## Task description
Collect every row below that contains the string "Ziele", copying each one in full. Letter case counts.

## Data items
....................

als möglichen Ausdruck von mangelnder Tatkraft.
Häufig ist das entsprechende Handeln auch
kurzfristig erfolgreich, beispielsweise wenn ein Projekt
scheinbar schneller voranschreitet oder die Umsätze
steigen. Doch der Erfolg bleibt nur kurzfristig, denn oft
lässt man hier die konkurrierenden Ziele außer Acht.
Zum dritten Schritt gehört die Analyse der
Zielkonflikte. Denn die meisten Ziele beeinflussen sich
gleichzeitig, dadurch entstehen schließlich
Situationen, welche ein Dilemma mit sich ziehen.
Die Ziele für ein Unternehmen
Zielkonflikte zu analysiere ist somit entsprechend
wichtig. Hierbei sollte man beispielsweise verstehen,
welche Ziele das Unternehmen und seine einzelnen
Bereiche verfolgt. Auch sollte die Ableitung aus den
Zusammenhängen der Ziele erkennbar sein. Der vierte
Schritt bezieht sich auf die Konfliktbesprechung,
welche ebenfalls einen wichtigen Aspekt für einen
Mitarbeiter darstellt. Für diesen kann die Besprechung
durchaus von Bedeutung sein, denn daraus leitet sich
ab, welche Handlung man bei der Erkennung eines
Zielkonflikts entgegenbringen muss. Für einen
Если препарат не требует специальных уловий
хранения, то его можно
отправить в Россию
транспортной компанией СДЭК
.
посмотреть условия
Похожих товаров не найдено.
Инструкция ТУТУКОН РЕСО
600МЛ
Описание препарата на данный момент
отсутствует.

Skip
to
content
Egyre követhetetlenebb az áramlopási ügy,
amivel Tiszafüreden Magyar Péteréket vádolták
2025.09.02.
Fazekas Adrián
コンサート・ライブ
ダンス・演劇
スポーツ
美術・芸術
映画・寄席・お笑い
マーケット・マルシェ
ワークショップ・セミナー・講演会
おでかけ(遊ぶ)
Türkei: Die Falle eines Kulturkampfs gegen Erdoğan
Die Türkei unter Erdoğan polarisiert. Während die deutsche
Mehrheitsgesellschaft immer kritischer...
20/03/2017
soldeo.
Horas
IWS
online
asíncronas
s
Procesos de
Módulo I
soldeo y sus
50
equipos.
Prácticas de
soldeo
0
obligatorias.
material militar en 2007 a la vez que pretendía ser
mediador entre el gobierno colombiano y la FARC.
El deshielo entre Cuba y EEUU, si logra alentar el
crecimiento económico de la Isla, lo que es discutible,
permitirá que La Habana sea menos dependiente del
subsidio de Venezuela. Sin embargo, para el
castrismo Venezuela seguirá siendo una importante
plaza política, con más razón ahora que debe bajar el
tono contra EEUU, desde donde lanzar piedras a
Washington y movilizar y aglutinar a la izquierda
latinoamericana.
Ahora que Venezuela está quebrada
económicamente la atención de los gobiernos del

....................

## Exercise output
lässt man hier die konkurrierenden Ziele außer Acht.
Zielkonflikte. Denn die meisten Ziele beeinflussen sich
Die Ziele für ein Unternehmen
welche Ziele das Unternehmen und seine einzelnen
Zusammenhängen der Ziele erkennbar sein. Der vierte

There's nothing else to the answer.